• Data for analysis:
★ ★ ★ ★

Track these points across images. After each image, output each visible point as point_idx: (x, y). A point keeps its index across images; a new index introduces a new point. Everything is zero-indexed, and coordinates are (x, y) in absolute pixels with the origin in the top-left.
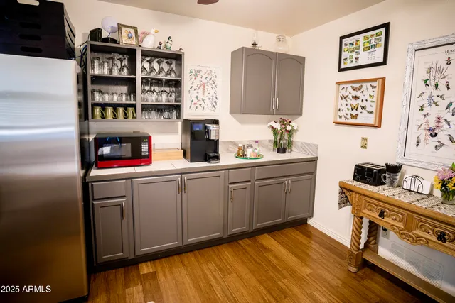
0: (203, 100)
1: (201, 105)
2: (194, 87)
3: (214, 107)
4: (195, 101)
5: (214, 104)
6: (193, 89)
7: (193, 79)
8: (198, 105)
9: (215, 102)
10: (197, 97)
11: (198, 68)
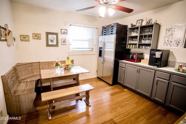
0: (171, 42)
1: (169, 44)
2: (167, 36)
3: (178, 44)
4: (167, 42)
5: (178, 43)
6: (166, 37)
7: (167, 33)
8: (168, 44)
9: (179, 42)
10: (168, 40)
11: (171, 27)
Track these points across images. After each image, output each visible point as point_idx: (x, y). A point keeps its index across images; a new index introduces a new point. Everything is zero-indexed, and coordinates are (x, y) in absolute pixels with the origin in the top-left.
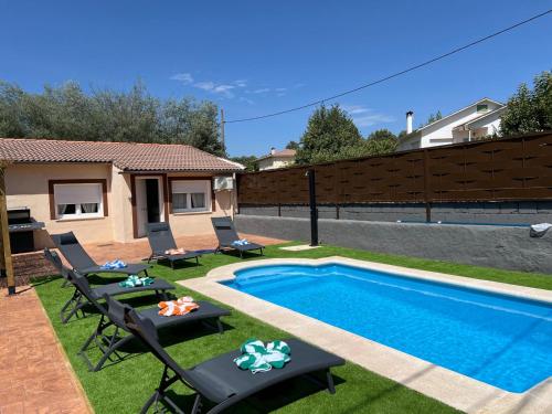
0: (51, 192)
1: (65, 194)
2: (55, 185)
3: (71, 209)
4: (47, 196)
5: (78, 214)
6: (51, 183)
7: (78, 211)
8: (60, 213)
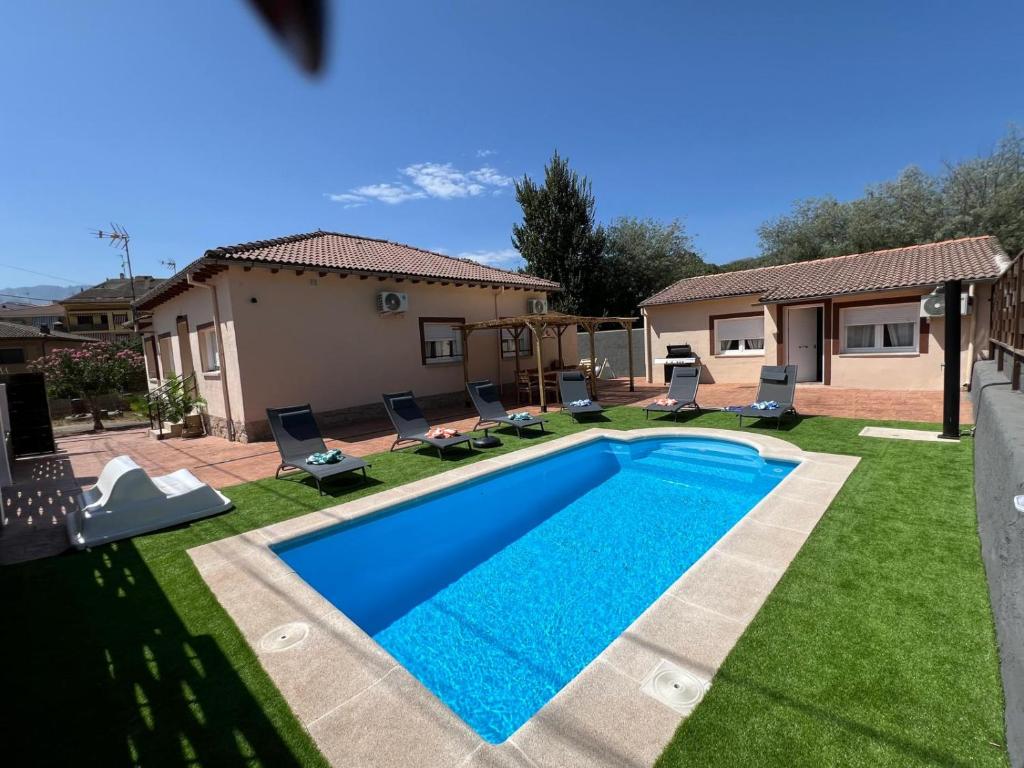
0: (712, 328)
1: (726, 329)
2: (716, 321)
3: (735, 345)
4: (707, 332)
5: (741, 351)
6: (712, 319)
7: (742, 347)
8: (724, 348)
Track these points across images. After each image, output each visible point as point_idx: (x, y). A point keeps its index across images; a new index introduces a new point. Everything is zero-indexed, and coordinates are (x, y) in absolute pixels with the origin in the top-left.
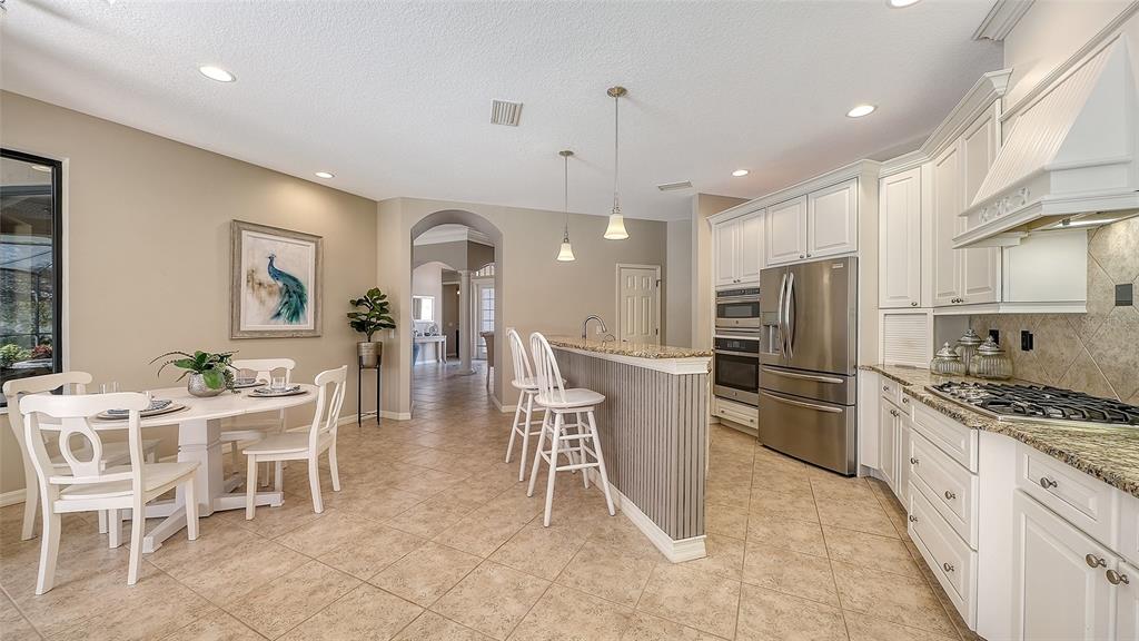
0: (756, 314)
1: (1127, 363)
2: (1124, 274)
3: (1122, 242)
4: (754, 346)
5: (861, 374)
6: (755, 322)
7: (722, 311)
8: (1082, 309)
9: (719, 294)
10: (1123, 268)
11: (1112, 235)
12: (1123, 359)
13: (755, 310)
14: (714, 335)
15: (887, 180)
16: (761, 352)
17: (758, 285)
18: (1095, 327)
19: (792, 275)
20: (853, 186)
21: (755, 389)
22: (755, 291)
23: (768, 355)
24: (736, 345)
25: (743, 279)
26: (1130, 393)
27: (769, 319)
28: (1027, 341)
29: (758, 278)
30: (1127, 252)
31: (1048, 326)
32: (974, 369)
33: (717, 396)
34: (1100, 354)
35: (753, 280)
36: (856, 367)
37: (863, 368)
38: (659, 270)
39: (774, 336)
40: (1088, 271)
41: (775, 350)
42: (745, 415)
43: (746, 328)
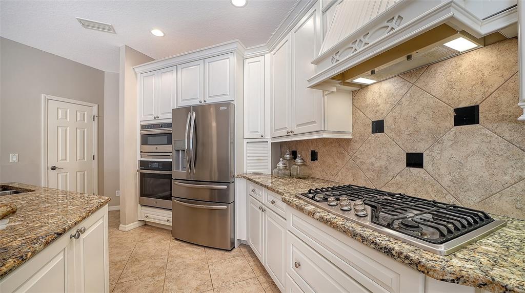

★ ★ ★ ★

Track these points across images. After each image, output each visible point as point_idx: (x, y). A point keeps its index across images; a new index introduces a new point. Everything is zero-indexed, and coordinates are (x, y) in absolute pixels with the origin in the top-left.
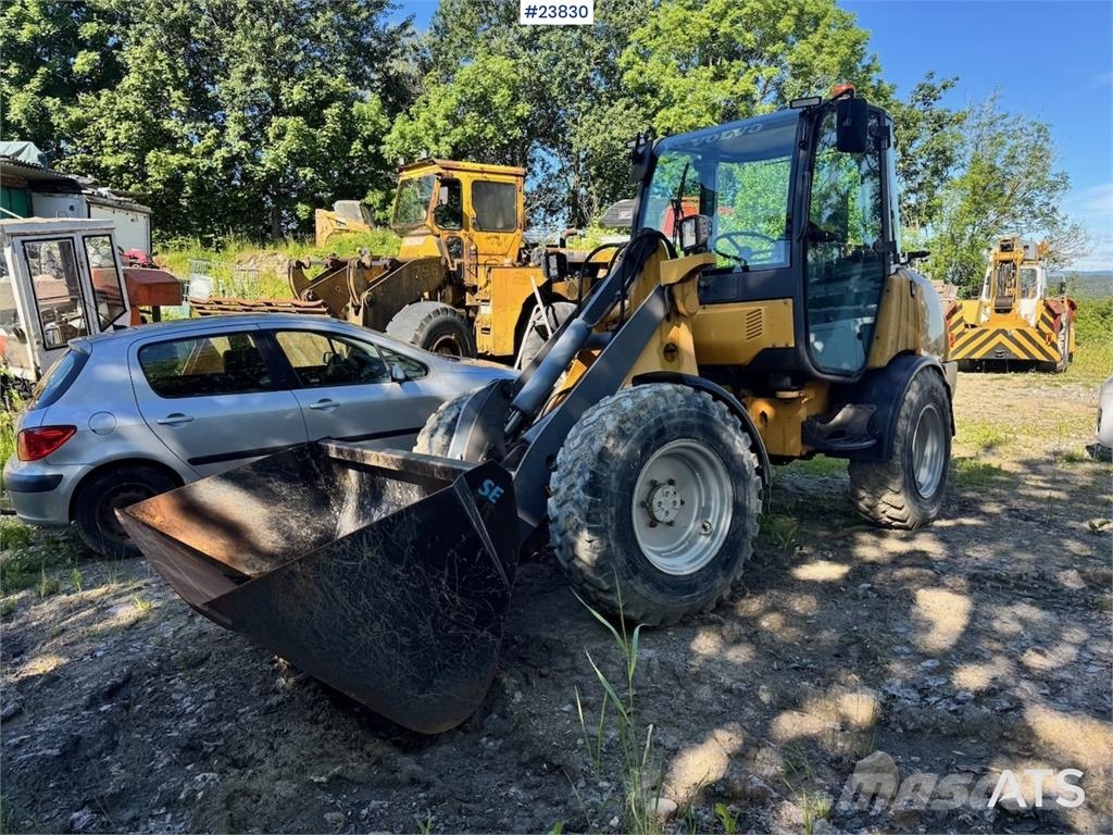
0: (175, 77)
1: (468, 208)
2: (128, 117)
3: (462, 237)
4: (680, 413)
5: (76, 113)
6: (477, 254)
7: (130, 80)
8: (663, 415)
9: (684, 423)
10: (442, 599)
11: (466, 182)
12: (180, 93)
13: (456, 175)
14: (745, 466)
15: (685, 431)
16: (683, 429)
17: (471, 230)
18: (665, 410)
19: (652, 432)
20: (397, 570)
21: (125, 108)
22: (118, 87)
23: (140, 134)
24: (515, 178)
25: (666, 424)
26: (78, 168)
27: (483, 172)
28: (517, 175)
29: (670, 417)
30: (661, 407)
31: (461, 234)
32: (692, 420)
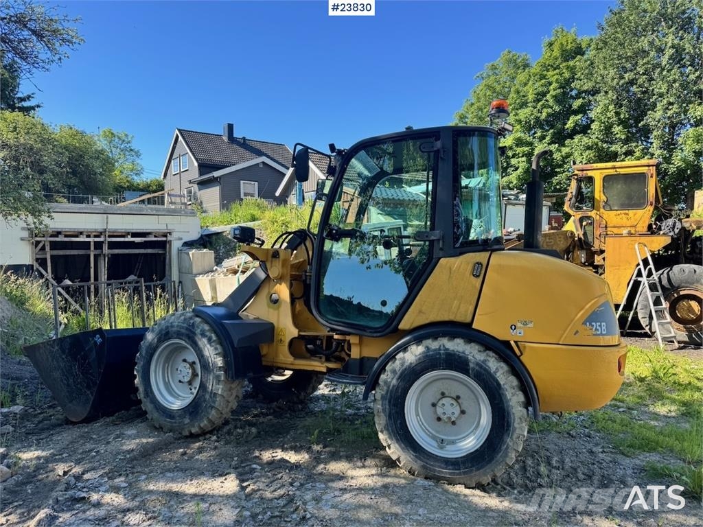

★ ★ ★ ★

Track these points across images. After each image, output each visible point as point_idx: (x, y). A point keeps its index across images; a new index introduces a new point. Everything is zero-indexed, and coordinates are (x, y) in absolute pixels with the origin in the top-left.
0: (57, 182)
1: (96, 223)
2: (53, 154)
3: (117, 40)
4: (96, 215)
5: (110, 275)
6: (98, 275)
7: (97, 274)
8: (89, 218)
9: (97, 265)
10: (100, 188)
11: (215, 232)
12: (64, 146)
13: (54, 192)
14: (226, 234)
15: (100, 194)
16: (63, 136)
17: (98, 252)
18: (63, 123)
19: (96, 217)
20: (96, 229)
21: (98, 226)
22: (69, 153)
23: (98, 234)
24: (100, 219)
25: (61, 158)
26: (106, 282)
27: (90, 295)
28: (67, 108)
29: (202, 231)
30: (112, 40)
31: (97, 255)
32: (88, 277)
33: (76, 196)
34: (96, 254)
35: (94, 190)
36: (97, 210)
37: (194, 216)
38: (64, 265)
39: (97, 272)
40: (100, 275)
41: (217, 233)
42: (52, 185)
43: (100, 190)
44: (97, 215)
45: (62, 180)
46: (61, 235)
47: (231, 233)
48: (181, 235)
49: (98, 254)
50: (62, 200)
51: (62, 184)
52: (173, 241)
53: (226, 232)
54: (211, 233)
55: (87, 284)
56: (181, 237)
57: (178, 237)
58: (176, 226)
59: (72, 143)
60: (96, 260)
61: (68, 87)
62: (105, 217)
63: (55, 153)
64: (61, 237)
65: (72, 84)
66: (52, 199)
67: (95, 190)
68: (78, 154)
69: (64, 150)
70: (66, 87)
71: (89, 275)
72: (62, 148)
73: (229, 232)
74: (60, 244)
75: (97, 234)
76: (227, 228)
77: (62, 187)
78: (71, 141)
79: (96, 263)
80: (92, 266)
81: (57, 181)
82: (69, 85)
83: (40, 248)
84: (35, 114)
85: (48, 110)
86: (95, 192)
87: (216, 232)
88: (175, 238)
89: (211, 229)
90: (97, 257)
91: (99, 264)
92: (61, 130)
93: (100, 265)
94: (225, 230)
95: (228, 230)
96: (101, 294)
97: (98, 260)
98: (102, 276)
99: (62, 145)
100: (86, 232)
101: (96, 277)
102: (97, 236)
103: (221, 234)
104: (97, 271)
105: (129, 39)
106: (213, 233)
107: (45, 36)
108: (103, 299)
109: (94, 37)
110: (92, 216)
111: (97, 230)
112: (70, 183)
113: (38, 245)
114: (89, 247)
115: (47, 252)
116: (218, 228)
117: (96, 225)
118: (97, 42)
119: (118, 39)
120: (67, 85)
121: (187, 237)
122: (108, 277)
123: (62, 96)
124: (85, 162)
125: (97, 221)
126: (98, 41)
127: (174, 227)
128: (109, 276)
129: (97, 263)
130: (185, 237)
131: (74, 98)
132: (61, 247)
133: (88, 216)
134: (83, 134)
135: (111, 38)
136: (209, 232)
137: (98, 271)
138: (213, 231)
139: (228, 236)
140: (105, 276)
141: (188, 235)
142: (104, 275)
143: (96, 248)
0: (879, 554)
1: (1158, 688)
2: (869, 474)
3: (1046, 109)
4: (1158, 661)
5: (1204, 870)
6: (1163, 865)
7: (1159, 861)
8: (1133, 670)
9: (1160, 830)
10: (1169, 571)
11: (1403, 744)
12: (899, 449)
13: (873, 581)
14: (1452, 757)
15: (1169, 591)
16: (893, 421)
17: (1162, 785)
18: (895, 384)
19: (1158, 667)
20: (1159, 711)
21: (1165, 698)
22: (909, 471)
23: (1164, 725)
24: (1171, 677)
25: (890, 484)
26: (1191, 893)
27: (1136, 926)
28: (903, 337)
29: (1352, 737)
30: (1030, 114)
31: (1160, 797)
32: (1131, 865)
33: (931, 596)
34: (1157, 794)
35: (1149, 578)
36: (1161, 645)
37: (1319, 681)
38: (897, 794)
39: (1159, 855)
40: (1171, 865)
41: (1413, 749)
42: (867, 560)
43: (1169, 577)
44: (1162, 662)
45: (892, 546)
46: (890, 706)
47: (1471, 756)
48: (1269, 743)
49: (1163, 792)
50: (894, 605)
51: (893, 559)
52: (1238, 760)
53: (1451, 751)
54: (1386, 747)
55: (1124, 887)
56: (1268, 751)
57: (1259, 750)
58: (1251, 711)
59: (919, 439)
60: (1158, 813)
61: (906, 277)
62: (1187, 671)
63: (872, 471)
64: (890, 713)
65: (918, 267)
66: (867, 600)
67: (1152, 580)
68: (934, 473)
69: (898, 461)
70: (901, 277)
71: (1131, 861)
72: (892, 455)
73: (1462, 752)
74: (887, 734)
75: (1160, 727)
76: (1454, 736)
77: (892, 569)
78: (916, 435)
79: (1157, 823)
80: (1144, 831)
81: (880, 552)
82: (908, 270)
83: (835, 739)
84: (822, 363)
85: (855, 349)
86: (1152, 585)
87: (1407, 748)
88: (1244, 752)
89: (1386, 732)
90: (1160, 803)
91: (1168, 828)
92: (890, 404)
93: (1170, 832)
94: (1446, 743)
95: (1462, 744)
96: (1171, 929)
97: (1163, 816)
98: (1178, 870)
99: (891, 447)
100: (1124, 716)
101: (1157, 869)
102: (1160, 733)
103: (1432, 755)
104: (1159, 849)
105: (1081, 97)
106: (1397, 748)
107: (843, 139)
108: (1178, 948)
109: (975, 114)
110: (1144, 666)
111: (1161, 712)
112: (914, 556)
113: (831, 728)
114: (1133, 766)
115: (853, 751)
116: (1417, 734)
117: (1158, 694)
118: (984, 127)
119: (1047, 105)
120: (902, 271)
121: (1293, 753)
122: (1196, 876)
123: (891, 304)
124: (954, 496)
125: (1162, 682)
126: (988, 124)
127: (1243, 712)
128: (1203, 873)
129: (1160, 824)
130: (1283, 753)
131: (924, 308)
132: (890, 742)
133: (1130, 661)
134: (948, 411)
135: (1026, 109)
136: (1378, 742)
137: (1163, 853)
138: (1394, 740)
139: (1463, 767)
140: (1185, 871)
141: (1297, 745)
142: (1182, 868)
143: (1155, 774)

★ ★ ★ ★

• Exercise objective: Find "28: (1027, 341)" in the entries above and copy that whole line exactly, then each line after it through the line that contains "43: (746, 328)".

• Final answer:
28: (1027, 341)
29: (758, 278)
30: (1127, 252)
31: (1048, 326)
32: (974, 369)
33: (717, 396)
34: (1100, 354)
35: (753, 280)
36: (856, 367)
37: (863, 368)
38: (659, 270)
39: (774, 336)
40: (1088, 271)
41: (775, 350)
42: (745, 415)
43: (746, 328)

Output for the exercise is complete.